Lorsque la motion de destitution de Yoon a été adoptée par le Parlement,la foule à l’extérieur éclater en chantant « Into the New World » est une chanson du groupe de K-pop Girls’ Generation qui est devenue un hymne de protestation en Corée du Sud. Lee et sa sœur, agitant leurs bâtons lumineux, ont chanté : « N’attendez pas un miracle particulier. La route cahoteuse qui s’offre à nous est un avenir et un défi inconnus... Mais nous ne pouvons pas abandonner.
Yoon, suspendu de ses fonctions, reste provocateur, jurant de « se battre jusqu’au bout », tandis que la Cour constitutionnelle délibère pour savoir s’il doit être démis de ses fonctions ou réintégré pour une période pouvant aller jusqu’à six mois.
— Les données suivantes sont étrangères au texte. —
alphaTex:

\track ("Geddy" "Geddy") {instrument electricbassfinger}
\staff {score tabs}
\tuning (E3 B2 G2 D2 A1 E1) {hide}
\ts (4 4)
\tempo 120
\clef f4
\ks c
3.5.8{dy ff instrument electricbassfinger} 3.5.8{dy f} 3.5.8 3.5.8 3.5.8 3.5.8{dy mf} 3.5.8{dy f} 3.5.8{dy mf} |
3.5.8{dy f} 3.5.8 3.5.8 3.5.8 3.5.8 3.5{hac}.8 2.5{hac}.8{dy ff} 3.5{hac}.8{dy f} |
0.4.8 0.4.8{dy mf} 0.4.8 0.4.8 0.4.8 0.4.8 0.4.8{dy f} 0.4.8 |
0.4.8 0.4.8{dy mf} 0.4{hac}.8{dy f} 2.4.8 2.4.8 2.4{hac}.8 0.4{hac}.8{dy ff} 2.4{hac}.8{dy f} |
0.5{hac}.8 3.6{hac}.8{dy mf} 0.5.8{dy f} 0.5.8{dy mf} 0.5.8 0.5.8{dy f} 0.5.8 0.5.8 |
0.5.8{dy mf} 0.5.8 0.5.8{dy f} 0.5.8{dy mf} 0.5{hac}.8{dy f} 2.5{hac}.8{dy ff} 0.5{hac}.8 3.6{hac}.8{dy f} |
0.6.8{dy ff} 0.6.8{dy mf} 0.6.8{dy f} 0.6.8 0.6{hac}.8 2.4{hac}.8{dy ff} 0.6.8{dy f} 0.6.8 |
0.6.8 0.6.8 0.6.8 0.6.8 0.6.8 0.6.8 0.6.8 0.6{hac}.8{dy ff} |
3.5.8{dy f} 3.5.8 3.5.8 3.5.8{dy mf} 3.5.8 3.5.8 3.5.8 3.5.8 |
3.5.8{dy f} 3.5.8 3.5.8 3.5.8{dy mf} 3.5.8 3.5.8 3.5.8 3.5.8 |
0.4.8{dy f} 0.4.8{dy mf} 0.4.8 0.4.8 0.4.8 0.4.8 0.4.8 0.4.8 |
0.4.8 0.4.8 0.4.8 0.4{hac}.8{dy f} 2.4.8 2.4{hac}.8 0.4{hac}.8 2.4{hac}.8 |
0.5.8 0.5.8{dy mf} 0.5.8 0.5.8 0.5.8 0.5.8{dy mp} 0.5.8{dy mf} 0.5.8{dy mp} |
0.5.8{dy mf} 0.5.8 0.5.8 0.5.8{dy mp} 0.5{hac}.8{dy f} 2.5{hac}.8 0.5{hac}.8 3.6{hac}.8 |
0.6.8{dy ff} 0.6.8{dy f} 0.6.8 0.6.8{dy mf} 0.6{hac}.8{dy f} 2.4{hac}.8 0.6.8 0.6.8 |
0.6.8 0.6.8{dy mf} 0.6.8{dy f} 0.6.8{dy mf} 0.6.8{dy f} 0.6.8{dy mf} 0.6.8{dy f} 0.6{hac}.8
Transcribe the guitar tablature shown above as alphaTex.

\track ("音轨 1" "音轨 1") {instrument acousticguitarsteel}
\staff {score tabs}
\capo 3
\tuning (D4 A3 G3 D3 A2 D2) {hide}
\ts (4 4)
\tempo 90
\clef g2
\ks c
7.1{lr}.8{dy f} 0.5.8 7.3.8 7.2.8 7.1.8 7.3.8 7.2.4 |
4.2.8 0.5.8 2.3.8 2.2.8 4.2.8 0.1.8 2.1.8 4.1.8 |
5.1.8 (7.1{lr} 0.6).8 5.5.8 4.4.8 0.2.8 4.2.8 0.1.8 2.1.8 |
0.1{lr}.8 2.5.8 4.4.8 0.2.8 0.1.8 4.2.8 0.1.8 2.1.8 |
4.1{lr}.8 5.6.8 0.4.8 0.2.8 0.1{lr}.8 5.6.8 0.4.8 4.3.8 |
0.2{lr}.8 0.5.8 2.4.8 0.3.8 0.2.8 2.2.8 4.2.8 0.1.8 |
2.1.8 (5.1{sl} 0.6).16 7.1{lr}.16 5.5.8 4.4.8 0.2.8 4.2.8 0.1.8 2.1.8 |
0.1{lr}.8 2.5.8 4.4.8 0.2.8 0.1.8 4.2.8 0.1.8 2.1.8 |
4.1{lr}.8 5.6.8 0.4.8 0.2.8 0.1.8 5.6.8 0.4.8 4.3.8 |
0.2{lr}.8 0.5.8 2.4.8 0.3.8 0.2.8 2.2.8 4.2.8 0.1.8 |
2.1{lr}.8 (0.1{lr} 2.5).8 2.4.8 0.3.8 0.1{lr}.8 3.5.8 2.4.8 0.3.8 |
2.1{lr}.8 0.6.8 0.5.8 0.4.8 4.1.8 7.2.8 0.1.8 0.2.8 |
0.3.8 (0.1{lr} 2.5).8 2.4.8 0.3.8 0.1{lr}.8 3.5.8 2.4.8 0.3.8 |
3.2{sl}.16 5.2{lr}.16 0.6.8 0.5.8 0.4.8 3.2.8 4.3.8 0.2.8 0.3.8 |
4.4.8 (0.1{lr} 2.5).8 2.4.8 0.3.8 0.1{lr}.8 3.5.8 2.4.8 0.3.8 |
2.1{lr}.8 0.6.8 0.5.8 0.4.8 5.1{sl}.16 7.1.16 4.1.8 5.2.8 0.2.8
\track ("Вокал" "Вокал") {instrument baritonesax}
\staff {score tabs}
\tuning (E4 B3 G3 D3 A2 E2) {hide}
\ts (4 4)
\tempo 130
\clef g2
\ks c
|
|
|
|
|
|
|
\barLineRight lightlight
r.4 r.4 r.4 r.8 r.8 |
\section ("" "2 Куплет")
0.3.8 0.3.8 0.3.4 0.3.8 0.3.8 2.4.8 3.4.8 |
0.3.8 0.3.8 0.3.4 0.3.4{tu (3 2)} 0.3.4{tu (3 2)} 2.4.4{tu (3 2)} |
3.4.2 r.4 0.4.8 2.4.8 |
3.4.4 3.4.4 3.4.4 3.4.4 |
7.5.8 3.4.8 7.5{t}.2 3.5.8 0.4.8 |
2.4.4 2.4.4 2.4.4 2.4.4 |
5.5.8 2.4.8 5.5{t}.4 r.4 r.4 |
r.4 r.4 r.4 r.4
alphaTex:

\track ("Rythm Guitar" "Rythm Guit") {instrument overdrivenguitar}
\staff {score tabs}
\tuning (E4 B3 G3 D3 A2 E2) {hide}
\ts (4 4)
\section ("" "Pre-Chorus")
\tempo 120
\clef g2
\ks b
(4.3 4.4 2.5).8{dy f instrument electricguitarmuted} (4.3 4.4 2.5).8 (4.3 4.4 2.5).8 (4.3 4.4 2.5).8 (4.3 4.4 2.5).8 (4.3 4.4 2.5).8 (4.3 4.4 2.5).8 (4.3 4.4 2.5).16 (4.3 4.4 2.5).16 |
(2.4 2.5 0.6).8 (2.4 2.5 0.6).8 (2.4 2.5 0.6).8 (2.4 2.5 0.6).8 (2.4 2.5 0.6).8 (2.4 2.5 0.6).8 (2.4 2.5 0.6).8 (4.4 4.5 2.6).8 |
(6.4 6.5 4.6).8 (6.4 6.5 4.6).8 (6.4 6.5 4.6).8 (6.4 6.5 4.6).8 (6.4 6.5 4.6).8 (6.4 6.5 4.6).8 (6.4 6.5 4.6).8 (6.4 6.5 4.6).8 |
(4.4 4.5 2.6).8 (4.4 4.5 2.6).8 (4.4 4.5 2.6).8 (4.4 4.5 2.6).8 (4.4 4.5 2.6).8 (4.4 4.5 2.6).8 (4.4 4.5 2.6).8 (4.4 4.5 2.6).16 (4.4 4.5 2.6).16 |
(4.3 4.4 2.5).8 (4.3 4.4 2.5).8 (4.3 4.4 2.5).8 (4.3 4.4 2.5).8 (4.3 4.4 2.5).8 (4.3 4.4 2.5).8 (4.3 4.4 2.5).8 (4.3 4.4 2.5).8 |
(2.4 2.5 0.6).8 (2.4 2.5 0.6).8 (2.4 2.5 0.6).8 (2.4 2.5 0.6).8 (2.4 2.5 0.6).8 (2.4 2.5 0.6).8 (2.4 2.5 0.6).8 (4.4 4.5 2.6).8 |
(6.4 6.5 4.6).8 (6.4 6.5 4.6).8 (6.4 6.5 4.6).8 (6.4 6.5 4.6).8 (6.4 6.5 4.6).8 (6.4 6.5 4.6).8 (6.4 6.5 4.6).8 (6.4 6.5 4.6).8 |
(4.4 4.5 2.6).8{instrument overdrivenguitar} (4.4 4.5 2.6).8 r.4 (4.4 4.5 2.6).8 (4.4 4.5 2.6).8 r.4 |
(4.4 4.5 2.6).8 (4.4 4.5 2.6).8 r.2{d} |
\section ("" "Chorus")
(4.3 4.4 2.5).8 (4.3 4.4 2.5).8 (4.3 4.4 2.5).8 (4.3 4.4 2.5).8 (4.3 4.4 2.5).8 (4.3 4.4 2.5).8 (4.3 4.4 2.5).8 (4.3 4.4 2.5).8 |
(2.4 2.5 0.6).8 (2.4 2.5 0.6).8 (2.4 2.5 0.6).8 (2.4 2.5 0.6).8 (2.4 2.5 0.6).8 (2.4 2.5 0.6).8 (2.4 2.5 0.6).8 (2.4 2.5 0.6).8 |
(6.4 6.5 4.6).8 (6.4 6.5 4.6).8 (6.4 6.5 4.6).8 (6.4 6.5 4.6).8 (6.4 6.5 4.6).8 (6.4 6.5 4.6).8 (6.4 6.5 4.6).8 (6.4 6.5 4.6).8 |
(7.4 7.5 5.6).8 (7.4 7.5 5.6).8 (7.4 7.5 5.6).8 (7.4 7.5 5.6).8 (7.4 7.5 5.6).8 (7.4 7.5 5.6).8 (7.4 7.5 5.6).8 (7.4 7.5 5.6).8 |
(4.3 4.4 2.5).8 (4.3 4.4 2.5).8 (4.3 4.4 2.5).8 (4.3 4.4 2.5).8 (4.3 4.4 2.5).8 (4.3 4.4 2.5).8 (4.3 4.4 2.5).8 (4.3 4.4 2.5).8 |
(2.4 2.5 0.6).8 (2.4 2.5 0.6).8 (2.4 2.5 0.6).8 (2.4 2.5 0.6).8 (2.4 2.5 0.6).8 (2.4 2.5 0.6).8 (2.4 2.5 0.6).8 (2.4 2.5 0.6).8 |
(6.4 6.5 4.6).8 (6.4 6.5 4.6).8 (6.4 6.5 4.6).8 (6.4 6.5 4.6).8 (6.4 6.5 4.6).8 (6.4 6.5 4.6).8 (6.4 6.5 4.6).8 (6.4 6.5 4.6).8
Pour justifier son recours à la loi martiale, Yoon a répété Allégations non fondées sur la compromission du système électoral du pays, faisant écho aux théories du complot poussées par d’autres personnalités de droite comme Donald Trump ou l’ancien dirigeant brésilien Jair Bolsonaro. (La nuit de la loi martiale, des soldats armés ont brièvement fait irruption au siège de la commission électorale sud-coréenne une mission de saisir des serveurs informatiques et d’arrêter des fonctionnaires électoraux). Désormais retranché à sa résidence, Yoon a refusé de se conformer à une citation à comparaître devant les procureurs pour être interrogé sur des allégations d’insurrection.
Mais le public n’est pas du côté de Yoon. Dans des enquêtes récentes, 70 pour cent des Sud-Coréens ont déclaré que Yoon devrait être immédiatement arrêté et75 pour centa déclaré que Yoon devrait être destitué. Alors que la Cour constitutionnelle entamait des démarches officielles pour examiner le cas de Yoon, des centaines de milliers de personnes se sont à nouveau rassemblées près du tribunal le 21 décembre, appelant à l’arrestation de Yoon et à sa destitution.
« Les jeunes femmes sont toujours descendues dans la rue chaque fois que notre démocratie était menacée », a déclaré Lee, qui a également assisté à de nombreuses manifestations aux chandelles de 2016-2017. « Je reviendrai toujours ici... jusqu’à ce que notre démocratie soit restaurée.